Saturday, May 29, 2010

to buy or not to buy


so, I posted a pic of a sofa I liked, but then it went off sale and I couldn't afford it. I found another sofa I liked for $450. However, I think I'm not gonna buy it. I just really need to save money. Mr. Soup and I will become parents to an 8 year old full-time in a week and we need all the extra money we can get. I also need to start saving for a new car. Plus, it's not like I need the sofa. So, no sofa for now.

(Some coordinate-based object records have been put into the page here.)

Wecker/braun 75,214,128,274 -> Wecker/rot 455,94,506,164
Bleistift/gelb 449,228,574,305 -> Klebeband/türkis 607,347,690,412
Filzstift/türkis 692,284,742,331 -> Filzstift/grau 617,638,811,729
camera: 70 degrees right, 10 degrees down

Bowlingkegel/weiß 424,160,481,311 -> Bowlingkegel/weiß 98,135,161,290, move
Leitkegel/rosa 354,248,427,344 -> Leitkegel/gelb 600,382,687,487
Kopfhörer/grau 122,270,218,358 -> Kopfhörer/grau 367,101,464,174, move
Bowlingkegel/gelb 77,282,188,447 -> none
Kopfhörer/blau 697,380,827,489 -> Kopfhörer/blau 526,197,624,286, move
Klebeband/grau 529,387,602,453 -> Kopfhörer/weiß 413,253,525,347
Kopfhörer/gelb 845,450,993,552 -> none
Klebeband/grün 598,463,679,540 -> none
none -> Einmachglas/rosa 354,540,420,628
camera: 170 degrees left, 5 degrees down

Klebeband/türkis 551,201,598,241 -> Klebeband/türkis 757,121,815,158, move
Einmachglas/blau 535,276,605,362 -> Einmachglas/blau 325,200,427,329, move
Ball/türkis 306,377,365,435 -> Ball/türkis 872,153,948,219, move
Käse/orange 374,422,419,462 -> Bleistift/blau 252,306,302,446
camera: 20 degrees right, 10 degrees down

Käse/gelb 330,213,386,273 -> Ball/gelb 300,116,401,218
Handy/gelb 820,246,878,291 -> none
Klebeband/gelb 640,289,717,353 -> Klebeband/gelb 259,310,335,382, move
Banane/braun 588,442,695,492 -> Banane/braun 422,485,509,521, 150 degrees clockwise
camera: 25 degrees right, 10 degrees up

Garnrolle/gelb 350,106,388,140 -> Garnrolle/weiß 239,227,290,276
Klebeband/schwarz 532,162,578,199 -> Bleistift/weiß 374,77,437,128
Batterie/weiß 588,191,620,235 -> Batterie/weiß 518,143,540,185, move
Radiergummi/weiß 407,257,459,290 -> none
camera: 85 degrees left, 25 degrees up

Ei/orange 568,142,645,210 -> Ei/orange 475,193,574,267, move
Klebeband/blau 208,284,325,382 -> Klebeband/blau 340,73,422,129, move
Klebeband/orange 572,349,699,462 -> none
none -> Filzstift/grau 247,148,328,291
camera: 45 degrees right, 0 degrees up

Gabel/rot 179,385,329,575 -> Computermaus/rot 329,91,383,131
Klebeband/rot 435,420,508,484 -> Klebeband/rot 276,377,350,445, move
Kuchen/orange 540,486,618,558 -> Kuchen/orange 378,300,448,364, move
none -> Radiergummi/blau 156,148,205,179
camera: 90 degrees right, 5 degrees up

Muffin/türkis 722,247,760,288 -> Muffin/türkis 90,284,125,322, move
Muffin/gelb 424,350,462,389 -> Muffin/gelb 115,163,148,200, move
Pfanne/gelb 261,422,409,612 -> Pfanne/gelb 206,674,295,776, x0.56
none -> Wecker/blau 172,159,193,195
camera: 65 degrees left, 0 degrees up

I'm trying to make better decisions in spending. I've gotten in the habit of not using credit cards anymore. However, it's still hard for me to determine what is a need and what is a want. I feel like I have to go back to 7 year old Mrs. Soup. I remember my parents helping me determine what was a need and what was a want. Little did I know that was the upcoming lesson at school. We had to bring in examples of needs and wants. I just wonder if I ever got that lesson down right. And honestly, a lot of our needs are wants for others. To some we live an affluent life. Mr. Soup tonight goes, "we're really blessed!" And he is right. We can pay our bills each month and afford to treat ourselves every now and then and we're in good health. So, if I have to wait for a stupid material possession than I will. I'd rather have peace of mind (BTW, growing up I always thought the saying was "piece of mind" I didn't learn until recently that it was peace of mind. way to go English teacher)
I did however get a few treats this week:
fridge- well it's a need, but I love, love, love it
laptop-my husband surprised me with it
dining table- one of the girls at work is moving to Ireland and she's selling her $500 dining table to me for $250! Score!!! It's so cute and perfect for our formal dining room.
okay, so on to bigger and better things...this summer! So, my darling stepdaughter arrives in June and will spend the month with us. I'm not "working" this summer. Meaning I'm not teaching summer school like I have in previous summers. I'm subbing for summer school, attending the AVID conference and Pre-AP Summer Institute. I will also attend my 10 year high school reunion. One of my goals this summer is to start writing again. I tried last summer, hit a writer's block and gave up. However, I feel this need to write in my bones. I have so much to say on what I see going on as a teacher and in my personal life. I feel like I can merge it into a good fiction piece (peace?)So, my goal is to write this summer and read, of course. I'm hoping that my followers will read some of my work if I post it on here? maybe give some feedback? let me know what you think! I really benefit from help throughout the writing process rather than just at the end.

2 comments:

  1. It's crazy how much we all have and yet still want more. We live in a society that is get this, have this, you need this, you have to have this! It's so hard to not listen to everything in our face saying we need excess! I'm fighting with that same thing right now, as always.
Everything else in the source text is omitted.